An endangered butterfly known as the Dakota skipper is once again making its home on the Minnesota prairie.
Minnesota Zoo biologists have been working four years to revive the native butterfly population with a breeding program. The first Dakota skippers were released near Lake Benton in southwestern Minnesota June 29, at the Nature Conservancy’s Hole-in-the-Mountain Prairie preserve.
The once widespread species has nearly vanished from Minnesota and is now listed as threatened on the national Endangered Species Act list and as endangered by the state of Minnesota.
Butterflies were collected for the zoo’s breeding program from Sisseton Wahpeton Oyate tribal lands in South Dakota. Females were collected and released there after 48 hours, but the eggs they laid were brought back to the zoo and raised.
In 2014, the Minnesota Zoo became the first institution to successfully breed multiple generations of Dakota skippers entirely in human care. The program has since expanded to include butterflies from Minnesota.

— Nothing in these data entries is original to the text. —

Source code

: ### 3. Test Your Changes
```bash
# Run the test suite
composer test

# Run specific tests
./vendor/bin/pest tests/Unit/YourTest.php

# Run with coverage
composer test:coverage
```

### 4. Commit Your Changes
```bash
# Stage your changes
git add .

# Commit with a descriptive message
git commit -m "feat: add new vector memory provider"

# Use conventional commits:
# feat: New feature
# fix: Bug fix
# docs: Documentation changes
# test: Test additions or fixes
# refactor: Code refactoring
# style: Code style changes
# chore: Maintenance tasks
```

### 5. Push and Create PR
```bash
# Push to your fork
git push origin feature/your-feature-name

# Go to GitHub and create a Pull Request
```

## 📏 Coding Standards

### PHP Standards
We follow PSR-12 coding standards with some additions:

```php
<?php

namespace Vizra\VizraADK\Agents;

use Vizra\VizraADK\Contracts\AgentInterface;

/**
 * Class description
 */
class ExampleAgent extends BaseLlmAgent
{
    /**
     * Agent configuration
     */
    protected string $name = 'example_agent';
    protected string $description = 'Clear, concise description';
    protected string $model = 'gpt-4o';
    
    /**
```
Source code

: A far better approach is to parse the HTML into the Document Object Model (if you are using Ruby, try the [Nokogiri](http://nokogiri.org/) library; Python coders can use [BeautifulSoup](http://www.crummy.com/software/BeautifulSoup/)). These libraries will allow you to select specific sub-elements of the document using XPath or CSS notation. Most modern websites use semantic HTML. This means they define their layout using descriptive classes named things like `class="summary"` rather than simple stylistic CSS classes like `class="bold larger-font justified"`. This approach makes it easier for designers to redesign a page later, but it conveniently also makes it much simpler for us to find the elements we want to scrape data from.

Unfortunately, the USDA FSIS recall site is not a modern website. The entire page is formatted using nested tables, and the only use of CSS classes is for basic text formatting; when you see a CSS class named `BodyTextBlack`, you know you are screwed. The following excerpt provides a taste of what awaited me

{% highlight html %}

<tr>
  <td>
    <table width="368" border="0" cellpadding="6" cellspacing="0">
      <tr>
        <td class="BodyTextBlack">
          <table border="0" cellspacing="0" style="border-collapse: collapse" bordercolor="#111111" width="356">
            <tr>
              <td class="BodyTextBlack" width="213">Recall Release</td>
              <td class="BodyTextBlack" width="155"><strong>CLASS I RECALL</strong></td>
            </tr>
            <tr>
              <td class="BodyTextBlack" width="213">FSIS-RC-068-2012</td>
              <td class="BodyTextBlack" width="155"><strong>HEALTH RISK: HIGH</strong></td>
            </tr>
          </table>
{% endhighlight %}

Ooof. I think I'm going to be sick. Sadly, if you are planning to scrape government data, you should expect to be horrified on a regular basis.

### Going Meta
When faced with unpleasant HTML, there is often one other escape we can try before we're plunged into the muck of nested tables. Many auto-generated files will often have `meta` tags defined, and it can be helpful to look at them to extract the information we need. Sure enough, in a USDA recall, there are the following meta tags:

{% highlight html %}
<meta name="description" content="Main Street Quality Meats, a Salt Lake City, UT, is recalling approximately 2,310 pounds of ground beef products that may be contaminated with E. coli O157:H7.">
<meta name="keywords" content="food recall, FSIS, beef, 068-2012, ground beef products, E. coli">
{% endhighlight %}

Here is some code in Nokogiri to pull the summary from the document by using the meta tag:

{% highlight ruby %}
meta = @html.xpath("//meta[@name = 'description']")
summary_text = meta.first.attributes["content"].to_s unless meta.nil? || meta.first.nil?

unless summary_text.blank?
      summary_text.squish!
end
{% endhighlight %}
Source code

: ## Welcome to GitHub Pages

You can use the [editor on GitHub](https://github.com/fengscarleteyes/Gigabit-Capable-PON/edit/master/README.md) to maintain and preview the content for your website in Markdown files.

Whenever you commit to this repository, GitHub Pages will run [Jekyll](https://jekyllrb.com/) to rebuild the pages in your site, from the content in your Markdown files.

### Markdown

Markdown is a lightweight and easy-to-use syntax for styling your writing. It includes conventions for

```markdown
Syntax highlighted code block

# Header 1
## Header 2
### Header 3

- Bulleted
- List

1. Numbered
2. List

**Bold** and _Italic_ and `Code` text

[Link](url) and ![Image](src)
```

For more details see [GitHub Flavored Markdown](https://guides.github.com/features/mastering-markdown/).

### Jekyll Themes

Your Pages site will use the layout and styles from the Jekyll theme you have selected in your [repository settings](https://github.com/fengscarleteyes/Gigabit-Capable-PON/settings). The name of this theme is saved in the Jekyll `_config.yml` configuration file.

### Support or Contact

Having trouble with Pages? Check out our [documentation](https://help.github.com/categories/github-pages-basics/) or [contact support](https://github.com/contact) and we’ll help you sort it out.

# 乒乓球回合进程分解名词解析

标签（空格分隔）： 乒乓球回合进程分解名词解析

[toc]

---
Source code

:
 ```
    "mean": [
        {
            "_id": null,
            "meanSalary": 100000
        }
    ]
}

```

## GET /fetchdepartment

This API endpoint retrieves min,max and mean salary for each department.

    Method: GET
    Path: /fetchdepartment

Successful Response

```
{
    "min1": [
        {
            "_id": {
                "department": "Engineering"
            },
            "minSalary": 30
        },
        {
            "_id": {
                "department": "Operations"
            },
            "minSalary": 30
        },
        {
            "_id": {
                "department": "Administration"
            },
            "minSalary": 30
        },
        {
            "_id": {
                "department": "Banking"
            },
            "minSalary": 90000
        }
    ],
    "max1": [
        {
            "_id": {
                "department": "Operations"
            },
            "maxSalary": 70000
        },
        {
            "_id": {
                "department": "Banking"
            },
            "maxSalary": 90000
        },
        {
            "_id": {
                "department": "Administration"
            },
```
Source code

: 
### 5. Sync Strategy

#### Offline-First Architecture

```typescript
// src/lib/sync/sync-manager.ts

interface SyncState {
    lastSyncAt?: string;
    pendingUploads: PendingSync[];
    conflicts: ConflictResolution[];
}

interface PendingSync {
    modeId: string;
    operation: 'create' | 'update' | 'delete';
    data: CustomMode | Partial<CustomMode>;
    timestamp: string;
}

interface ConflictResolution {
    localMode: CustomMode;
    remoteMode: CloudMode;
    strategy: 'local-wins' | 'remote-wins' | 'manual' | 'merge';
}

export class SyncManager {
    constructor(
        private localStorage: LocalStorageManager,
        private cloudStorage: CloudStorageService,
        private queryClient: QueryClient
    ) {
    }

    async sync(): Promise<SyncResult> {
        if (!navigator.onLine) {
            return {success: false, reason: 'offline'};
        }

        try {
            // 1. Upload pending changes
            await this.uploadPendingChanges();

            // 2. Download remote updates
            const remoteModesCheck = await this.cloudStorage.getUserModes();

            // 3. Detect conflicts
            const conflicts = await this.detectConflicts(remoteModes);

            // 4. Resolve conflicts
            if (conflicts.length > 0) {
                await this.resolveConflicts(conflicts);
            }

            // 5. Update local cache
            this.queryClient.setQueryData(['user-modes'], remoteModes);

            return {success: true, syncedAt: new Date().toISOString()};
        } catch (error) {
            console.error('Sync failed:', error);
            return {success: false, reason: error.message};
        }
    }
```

There is still much more to learn and do to re-introduce Dakota skippers to sites where they were once found, according to Dr. Erik Runquist, Minnesota Zoo’s butterfly conservation biologist. “There is still a long road ahead for these butterflies before they’re in the clear,” he said.
The Dakota skipper is native to central North America and needs a prairie habitat to survive. Minnesota’s original tallgrass prairie has dwindled, and only 1 percent of the original landscape remains, much of it in small, isolated remnants.
Dakota skipper caterpillars feed solely on grasses and adults feed on nectar from a variety of prairie flowers, such as the narrow-leaf purple coneflower. Its average lifespan is one year, but the butterfly lives about two weeks as an adult.
The species was once common at the Hole-in-the-Mountain Prairie but has not been seen there in eight years.
“What’s happened to these little butterflies tells us that something is wrong with the overall health of our prairies,” said Marissa Ahlering, the conservancy’s prairie ecologist in Minnesota, North Dakota and South Dakota. “Healthy grasslands cleanse our water, help prevent soil erosion and provide habitat for birds, butterflies and thousands of other plants and animals.
“We’re hoping we can better protect, manage and restore prairies by reintroducing the Dakota skipper to Hole-in-the-Mountain Prairie and other sites where they were once found and studying why they succeed or fail.”